L’espace communautaire est sous les projecteurs ces dernières années. Des coups d’Etat militaires aux coups d’Etat électoraux, passant par des coups d’Etat constitutionnels et institutionnels, la CEDEAO demeure impuissante. Elle fait montre d’une impuissance caractérisée face au diktat de certains Chefs d’Etat qui ont réussi le pari de prendre en otage leurs peuples, à travers ses subterfuges et stratégies qui défient les instruments de l’institution, notamment le Protocole Additionnel sur la Démocratie et la Bonne gouvernance.
Au sein de la CEDEAO, certains pays se sont spécialisés en matière de holdup électoraux. D’autres sont passés maître en coups d’Etat militaires. La constante manipulation des Constitutions en est la spécialité de plus d’un. Dans le lot, le Togo à lui seul développe l’ingénierie des coups d’Etat militaires, institutionnels, constitutionnels et électoraux. De quoi surnommer le phénomène « sorcellerie togolaise ».
La conséquence de cette situation est désastreuse pour les peuples qui voient leur souveraineté confisquée ; leur droit et dignité bafoués ; leurs intérêts et besoins primaires relégués aux oubliettes.
Dans la plupart des pays en souffrance démocratique, le développement est une chimère. La grande majorité des populations vivent sous le seuil de l’extrême pauvreté. La liberté d’expression et d’opinion est confisquée. La liberté d’association, de réunion et de manifestation est supprimée. Des milliers de morts, des centaines de prisonniers politiques; des exilés politiques, des disparitions forcées etc, tels sont les nombreuses contraintes auxquelles font face les populations dans certains pays.
La libre circulation des personnes et des biens et une chimère vendue aux populations.
Bref, la CEDEAO s’identifie à partir de tout ceci, comme un instrument des Chefs d’Etat pour brimer les peuples.

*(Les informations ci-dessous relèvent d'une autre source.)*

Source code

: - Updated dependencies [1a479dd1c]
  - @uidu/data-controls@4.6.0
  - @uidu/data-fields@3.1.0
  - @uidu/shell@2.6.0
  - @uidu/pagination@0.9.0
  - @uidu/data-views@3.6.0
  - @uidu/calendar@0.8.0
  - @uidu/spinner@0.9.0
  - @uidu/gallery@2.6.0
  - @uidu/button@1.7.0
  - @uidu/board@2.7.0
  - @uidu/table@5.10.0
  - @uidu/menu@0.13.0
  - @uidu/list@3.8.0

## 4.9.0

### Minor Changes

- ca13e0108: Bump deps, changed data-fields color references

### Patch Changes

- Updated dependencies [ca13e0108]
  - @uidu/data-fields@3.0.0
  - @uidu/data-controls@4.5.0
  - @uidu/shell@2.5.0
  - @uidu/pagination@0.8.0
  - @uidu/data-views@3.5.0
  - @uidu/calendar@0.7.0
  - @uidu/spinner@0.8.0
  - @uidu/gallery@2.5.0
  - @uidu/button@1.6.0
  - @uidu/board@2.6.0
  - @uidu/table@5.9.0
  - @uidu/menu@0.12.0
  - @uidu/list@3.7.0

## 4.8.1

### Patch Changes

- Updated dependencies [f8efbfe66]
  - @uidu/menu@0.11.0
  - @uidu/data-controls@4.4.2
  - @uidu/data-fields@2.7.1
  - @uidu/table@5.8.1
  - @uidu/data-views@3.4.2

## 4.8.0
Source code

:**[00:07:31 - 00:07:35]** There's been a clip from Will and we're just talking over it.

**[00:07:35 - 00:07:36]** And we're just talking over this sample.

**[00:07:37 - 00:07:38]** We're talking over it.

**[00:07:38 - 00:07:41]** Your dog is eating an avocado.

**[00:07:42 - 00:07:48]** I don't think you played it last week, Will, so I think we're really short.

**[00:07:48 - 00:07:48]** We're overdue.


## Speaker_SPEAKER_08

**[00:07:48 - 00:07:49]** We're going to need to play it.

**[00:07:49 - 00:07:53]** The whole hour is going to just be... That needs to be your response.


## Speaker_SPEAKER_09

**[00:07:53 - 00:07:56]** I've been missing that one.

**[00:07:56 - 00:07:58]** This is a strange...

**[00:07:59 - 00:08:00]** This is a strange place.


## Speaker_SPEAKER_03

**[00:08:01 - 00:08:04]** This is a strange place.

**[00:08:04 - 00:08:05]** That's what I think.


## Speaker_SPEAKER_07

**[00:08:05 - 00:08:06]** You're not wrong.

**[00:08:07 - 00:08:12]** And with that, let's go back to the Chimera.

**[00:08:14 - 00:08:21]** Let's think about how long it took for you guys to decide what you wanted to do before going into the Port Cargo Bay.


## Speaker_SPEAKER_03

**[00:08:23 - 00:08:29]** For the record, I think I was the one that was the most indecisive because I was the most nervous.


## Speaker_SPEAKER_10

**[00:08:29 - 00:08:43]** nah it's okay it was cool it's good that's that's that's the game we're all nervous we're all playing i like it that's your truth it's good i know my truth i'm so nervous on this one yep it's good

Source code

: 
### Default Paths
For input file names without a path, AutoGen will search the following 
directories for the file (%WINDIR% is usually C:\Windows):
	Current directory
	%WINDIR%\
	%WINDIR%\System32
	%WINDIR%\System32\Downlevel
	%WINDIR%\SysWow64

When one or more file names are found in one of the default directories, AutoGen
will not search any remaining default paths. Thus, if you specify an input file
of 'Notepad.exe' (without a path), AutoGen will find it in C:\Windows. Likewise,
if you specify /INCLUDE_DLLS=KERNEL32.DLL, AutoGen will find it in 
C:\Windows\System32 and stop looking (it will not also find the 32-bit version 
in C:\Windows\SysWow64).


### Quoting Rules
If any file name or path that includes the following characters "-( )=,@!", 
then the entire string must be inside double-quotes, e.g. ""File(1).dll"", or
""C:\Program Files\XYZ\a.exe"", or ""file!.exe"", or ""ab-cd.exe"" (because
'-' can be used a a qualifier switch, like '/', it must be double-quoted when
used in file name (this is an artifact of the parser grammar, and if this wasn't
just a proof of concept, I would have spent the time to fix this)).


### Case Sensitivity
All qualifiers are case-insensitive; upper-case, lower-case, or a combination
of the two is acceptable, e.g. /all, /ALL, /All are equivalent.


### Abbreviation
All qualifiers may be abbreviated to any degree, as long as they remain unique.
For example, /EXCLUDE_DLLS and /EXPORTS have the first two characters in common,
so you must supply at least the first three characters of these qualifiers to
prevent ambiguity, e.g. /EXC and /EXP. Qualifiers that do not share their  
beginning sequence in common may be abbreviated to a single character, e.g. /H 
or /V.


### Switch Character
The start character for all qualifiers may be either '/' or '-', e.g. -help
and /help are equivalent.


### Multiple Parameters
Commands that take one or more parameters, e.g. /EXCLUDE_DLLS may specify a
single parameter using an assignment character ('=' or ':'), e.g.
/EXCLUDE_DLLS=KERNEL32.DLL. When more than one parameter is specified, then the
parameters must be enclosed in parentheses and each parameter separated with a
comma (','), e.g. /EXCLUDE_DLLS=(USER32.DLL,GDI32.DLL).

Face au drame, la société civile se mobilise et se dresse en rempart pour exiger des réformes profondes de la CEDEAO. L’institution est appelée à inscrire dans ses instruments juridiques, le principe de la limitation du mandat des Chefs d’Etat et de gouvernement, ceci pour arrimer la formule à la nouvelle ingénierie développée par le Togo, en choisissant de passer outre la classe politique de l’opposition, le peuple togolais et les organisations de la société civile pour unilatéralement changer de Constitution et de République afin de perpétuer une dynastie qui est allée du père Gnassingbé Eyadema (37 ans, 9 mois et 21 jours passés à la tête du pays) au fils Faure Gnassingbé (dont le quatrième mandat prend fin en février 2025 et qui, à travers une nouvelle Constitution, s’est fait taillée à la mesure, un poste de Président de conseil des ministres, poste au mandat “no limit” pour consacrer une présidence à vie).
La CEDEAO oscille entre « opérer de sérieuses réformes pour exister » ou « se soumettre à la volonté et diktat des Chefs d’Etat et disparaitre ». L’équation est pour l’heure, à plusieurs inconnus. L’avènement de l’Alliance des Etats du Sahel (AES) née du retrait du Burkina Faso, du Mali et du Niger de la CEDEAO, vient comme une énorme pression, tant sur la CEDEAO que sur la Conférence des Chefs d’Etat et de gouvernement. Que faire ? C’est la grande question qui reste entière.

D’où le vibrant appel d’Abuja du 13 décembre 2024 de la société civile ouest africaine appelant les Chefs d’Etat des pays où l’alternance est un acquis indéniable à faire bouger les lignes, afin de faire la mue de « la CEDEAO des Chefs d’Etat » à la « CEDEAO des PEUPLES ».